[Saved entries]
--- START ---

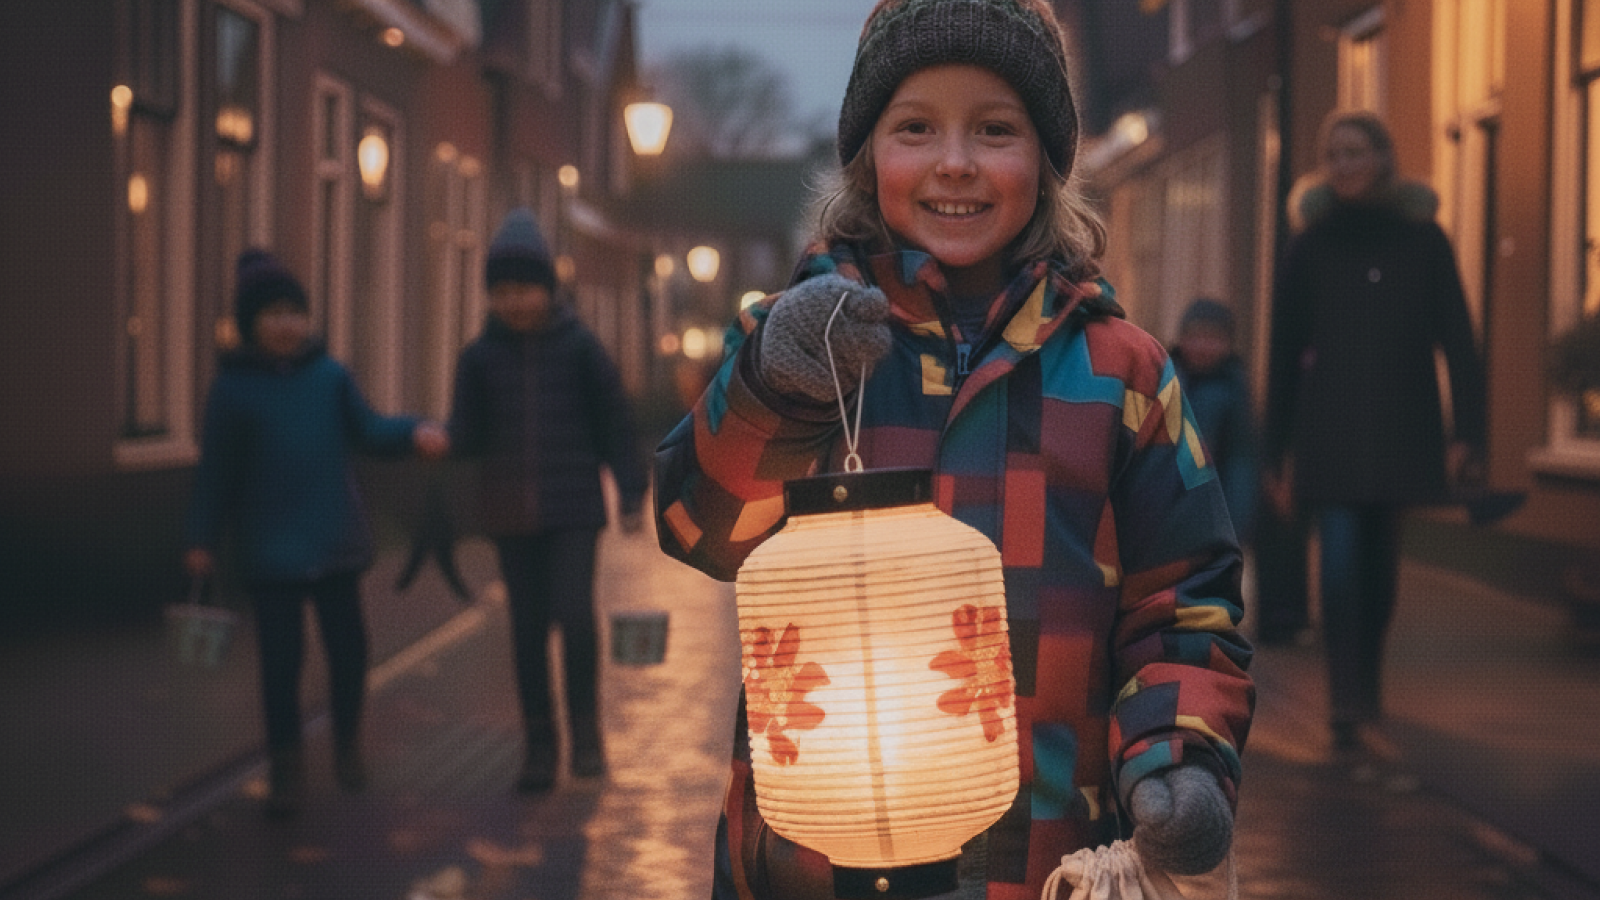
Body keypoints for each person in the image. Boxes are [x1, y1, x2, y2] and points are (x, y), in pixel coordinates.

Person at [653, 1, 1255, 895]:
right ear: (866, 157)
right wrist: (776, 391)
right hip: (814, 866)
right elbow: (698, 526)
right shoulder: (800, 346)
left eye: (996, 129)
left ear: (1046, 161)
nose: (956, 162)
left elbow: (1184, 601)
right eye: (916, 128)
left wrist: (1180, 758)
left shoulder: (1121, 374)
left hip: (1042, 863)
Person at [184, 249, 448, 816]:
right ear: (251, 323)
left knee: (350, 648)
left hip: (333, 538)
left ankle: (347, 748)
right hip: (270, 546)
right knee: (281, 661)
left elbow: (371, 430)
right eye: (272, 314)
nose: (286, 324)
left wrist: (417, 431)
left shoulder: (331, 377)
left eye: (294, 313)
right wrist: (201, 539)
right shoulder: (231, 391)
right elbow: (217, 471)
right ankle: (286, 767)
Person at [1263, 109, 1488, 753]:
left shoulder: (1424, 241)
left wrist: (1467, 430)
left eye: (1355, 153)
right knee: (1336, 566)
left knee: (1380, 573)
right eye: (1334, 155)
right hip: (1328, 430)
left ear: (1383, 160)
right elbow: (1283, 349)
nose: (1344, 166)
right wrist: (1275, 449)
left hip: (1402, 425)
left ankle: (1368, 682)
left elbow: (1458, 339)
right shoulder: (1308, 246)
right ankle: (1345, 700)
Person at [446, 208, 649, 793]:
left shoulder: (580, 349)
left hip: (573, 508)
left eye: (525, 289)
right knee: (527, 629)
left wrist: (631, 492)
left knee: (575, 617)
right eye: (502, 292)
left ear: (548, 289)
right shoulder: (478, 359)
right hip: (510, 513)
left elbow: (615, 420)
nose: (515, 302)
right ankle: (540, 746)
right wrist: (434, 443)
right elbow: (466, 433)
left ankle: (586, 734)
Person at [1169, 298, 1258, 547]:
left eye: (1213, 338)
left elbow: (1242, 464)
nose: (1203, 347)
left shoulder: (1233, 391)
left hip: (1213, 518)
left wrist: (1235, 525)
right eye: (1195, 336)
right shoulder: (1166, 382)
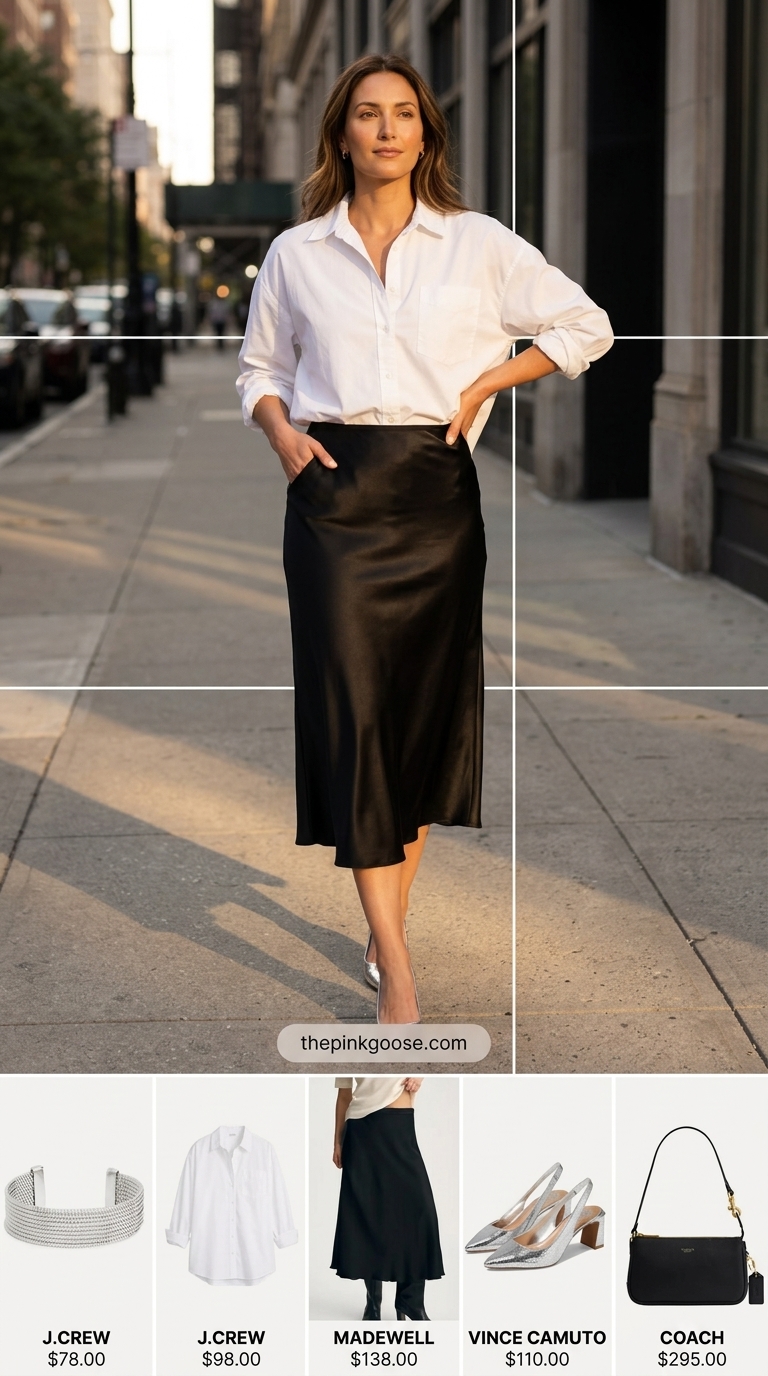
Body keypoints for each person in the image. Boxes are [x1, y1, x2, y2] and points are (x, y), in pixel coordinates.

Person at [237, 54, 613, 1024]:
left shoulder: (477, 244)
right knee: (356, 715)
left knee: (414, 724)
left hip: (436, 497)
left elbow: (586, 326)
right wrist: (281, 432)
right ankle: (398, 967)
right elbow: (258, 368)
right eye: (368, 114)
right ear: (343, 133)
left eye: (405, 113)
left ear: (426, 134)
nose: (388, 129)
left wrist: (488, 383)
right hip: (330, 499)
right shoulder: (295, 254)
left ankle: (382, 924)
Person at [331, 1076, 441, 1321]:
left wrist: (421, 1073)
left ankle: (410, 1301)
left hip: (399, 1124)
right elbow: (345, 1094)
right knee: (368, 1216)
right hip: (360, 1131)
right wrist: (338, 1141)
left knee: (420, 1212)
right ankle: (373, 1303)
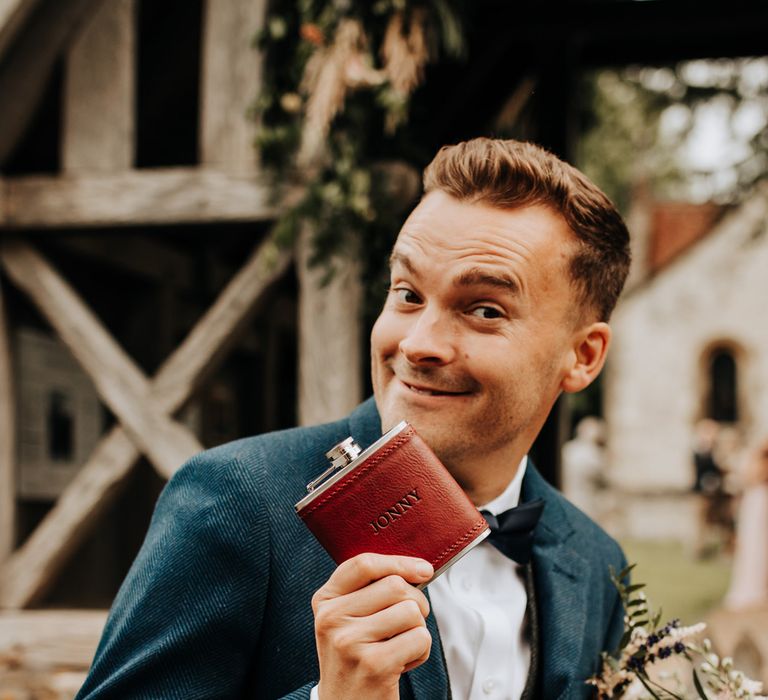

--- END ---

* _Work instruction_:
Copy nothing but the lines from the line holding "right hip: (330, 499)" through the last line of the entries, exactly, while leaving out the pictures.

* _Expected answer_:
right hip: (330, 499)
right shoulder: (295, 254)
left ankle: (382, 924)
Person at [331, 1076, 441, 1321]:
left wrist: (421, 1073)
left ankle: (410, 1301)
left hip: (399, 1124)
right elbow: (345, 1094)
right knee: (368, 1216)
right hip: (360, 1131)
right wrist: (338, 1141)
left knee: (420, 1212)
right ankle: (373, 1303)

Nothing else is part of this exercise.